Neuer 1b-Trainer

von Christian Wascher am 16.12.2014 um 11:09

Der FC Blau Weiß Linz ist bei der Trainersuche für das 1b-Team in den eigenen Reihen fündig geworden. Der angehende B-Lizenz-Trainer Max Babler übernimmt das Trainerzepter.

Es ist eine mutige Entscheidung und es bestätigt den neuen Weg des FC Blau Weiß Linz. Mit nur 24 Jahren wird Max Babler Cheftrainer der 1b-Mannschaft und ist vermutlich der jüngste Kampfmannschaftstrainer Österreichs. „Wir haben uns einige Trainer angehört und Max hat das von uns angestrebte Profil am besten erfüllt – darum ist die Entscheidung auch zu seinen Gunsten gefallen“, ist BW-Sportchef David Wimleitner überzeugt. „Zudem ist Max genau den Weg gegangen, den auch unsere jungen Spieler im Optimalfall anstreben. Er hat sich über eine zweite Mannschaft empfohlen und den Sprung in die Kampfmannschaft bzw. sogar in den Profifußball geschafft. Diese Erfahrungen soll Max mitunter auch an unsere Jungs weitergeben.“

‚Spielender‘ Co-Trainer im Trainerteam

Zusätzlich wird der 24-Jährige von einem Trainerteam unterstützt. „Werner Lechfellner ist U18-Trainer und gleichzeitig auch Co-Trainer der 1b-Mannschaft, er wird Max zur Seite stehen. Dazu möchten wir noch einen ‚spielenden‘ Co-Trainer installieren – das wird ein routinierter Führungsspieler sein, der sozusagen als verlängerter Arm am Spielfeld für den Cheftrainer agiert. Hier führen wir gerade Gespräche mit Spielern, die für diese Aufgabe in Frage kommen“, setzt Wimleitner fort.

*AUSGEWÄHLTE DATEN*.
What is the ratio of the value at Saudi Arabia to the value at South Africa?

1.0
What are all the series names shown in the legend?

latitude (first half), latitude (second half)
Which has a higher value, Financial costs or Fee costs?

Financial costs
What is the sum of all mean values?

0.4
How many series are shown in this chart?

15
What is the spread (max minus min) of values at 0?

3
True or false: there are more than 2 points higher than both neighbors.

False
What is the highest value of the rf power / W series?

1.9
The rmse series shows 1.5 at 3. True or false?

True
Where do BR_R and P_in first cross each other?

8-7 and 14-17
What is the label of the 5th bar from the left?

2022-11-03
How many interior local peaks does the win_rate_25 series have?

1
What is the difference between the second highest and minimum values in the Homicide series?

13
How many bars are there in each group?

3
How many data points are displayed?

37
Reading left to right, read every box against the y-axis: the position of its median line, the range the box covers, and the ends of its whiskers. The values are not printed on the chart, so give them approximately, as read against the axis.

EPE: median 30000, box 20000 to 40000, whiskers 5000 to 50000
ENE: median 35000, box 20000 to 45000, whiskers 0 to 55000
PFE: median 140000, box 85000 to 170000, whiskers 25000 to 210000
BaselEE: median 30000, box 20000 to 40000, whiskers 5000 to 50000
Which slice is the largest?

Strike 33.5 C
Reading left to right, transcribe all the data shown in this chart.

*ZU ERLEDIGENDE AUFGABEN*.
a) Prüfe, ob die folgenden Aussagen mit dem Artikel über den neuen 1b-Trainer des FC Blau Weiß Linz übereinstimmen, und gib zu jeder Ja oder Nein zusammen mit den ausschlaggebenden Worten des Artikels als wörtliches Zitat an. (i) Max Babler ist 24 Jahre alt. (ii) Werner Lechfellner ist der „spielende“ Co-Trainer. (iii) Max Babler besitzt bereits die B-Lizenz.
b) Greif den Artikel über den neuen 1b-Trainer des FC Blau Weiß Linz an seinem Ende auf und schreibe ihn weiter.

*ERGEBNISSE IN REIHENFOLGE*.
a)
(i) Ja: „Mit nur 24 Jahren wird Max Babler Cheftrainer der 1b-Mannschaft“
(ii) Nein: „Werner Lechfellner ist U18-Trainer und gleichzeitig auch Co-Trainer der 1b-Mannschaft“; für den „spielenden“ Co-Trainer gilt: „Hier führen wir gerade Gespräche mit Spielern, die für diese Aufgabe in Frage kommen“
(iii) Nein: „Der angehende B-Lizenz-Trainer Max Babler“

b)
Toller Einstieg ins Trainergeschäft

Babler freut sich jedenfalls sehr über das ihm entgegengebrachte Vertrauen: „Das ist eine super Chance für mich und ein toller Einstieg in das Trainergeschäft. Ich bin voll motiviert und möchte meinen Teil zur Professionalisierung im Sportbereich beitragen. Der Vertrauensvorschuss freut mich sehr. Es wurde auf Inhalte und nicht auf das Alter geachtet.“ Der angehende Pädagoge musste im Sommer nach seinem dritten Kreuzbandriss seine Fußballerkarriere beenden und ist seither im organisatorischen Bereich bei den Königsblauen tätig. Da er allerdings auch die U10-Mannschaft betreute, muss nun im Nachwuchs nach einem Ersatz gesucht werden. Wir wünschen alles Gute und viel Erfolg für die kommenden Aufgaben.